All four were accused of taking $36,000 from White, an FBI agent posing as
a drug dealer. Everyone but Hill was accused of burglarizing a drug house
the FBI had set up with video cameras.
But Parker was obviously the main target. The FBI used Theodore Calhoun, a
convicted drug dealer and Parker's boyhood friend, as an informant against
Parker.
Parker was accused of passing on inside information to Calhoun and
investing money with him on drug deals. He was even charged with getting
Calhoun to get drugs for his son, William Parker, and setting him up in the
drug-dealing business.
The arrests of the four detectives on March 2, 2000, came after years of
allegations by defense lawyers and drug dealers that Buffalo police
officers took drugs and money from drug suspects but never reported it.
Parker himself had been marked by the FBI as a dirty cop in 1993 and
transferred off a federal narcotics task force because of allegations that
he was passing on inside information to dealers and supplying his identical
twin brother with narcotics.
The police union got him his job back because the FBI would never provide
the proof, claiming it came from confidential sources.
In this case, evidence against the four detectives at first seemed formidable.
Calhoun recorded months of conversations with Parker using a recorder FBI
agents hid in his truck and another he hid in the toe of his sneaker.
There were audio and video tapes, the government said, that showed the
break-in at the FBI stash house, and the robbery of White, the FBI
undercover agent.
But defense lawyers picked at the FBI's tapes. The videotapes of the
robbery were too blurry, they told the jury. White, the FBI agent, decided
for safety reasons against wearing a hidden recorder, so there were no
audio recordings of the robbery.
Adams complained about the cost of the trial but said the government saved
some money.
"They obviously did not spend a lot of money on the tapes," she said.
In the end, the jury convicted the three detectives who were found to have
the marked bills taken from White, the undercover agent.
Michael M. Blotnik, Hill's attorney, told the jury Hill was guilty of
taking $7,000 in marked money. Ferby's lawyer, Adams, said her client had
$2,000.
Rodriguez's attorney, Personious, said jurors showed they knew what the
case was about.
"They accepted that this case was all about Darnyl Parker," he said.
Despite the fact that FBI agents investigated Buffalo police officers and
the U.S. attorney prosecuted them, the FBI's Ahearn, U.S. Attorney Battle
and Police Commissioner Diina called a joint news conference in Battle's
office after the verdict.
All three said they remain convinced the vast majority of Buffalo police
officers are hard-working and honest.
However, an alternate juror in the case said the most surprising thing
about the two-month trial was the lack of supervision in the Buffalo Police
Narcotics Squad.
"I would hope that, as a result of this trial, the Buffalo police will take
a long, hard look at themselves - their procedures and how they supervise
people," said the alternate, an Amherst businessman in his 50s who spoke on
condition that his name not be published.
The alternate sat with other jurors for the entire trial, but did not take
part in the deliberations or vote on the verdicts.

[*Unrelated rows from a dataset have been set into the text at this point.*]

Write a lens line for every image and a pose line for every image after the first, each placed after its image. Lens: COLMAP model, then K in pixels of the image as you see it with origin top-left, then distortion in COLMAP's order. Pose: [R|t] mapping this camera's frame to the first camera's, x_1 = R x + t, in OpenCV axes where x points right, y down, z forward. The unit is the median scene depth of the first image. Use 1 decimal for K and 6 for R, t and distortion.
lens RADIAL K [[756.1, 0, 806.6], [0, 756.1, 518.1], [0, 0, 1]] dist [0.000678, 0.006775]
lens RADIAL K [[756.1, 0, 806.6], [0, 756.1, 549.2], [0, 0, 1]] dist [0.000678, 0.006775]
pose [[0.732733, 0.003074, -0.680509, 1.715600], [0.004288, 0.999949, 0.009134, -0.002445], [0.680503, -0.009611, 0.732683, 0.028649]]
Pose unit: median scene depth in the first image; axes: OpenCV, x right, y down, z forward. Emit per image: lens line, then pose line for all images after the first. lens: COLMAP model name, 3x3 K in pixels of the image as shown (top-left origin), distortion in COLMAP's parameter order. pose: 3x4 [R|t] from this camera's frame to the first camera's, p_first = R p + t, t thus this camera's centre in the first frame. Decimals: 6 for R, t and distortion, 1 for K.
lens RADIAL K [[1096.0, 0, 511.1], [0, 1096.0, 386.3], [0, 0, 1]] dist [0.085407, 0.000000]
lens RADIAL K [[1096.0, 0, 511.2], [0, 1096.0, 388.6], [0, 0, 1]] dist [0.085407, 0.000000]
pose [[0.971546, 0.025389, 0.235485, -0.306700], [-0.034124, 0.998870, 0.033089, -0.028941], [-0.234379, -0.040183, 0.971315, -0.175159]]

Some of the most
disturbing testimony came from Buffalo police officials who said Parker and
his co-defendants had almost no supervision for several months in 1999, the
alternate said.
"It was very telling when Judge Arcara asked a lieutenant who was
supervising these guys, and he answered, "Nobody was,' " the alternate
said. "They better take a look at themselves, or this kind of thing is
going to happen again."
The FBI and Buffalo police have a close working relationship, and that
won't change, Ahearn said during the joint news conference.
"This will in no way do any harm to the integrity of the continuing
relationship" among the various law enforcement offices, Battle said.
"We don't let something like this stop us from doing our job," Ahearn said.
Battle and Ahearn defended the decision to take the case to trial, despite
the offers of guilty pleas from some of the defendants.
"Money is no object when you're dealing with a corruption case," the FBI
chief said. "We weren't going to just take a plea and walk away. We thought
there were serious charges here. Say what you want. Justice was served, and
former police officers are now going to go to jail."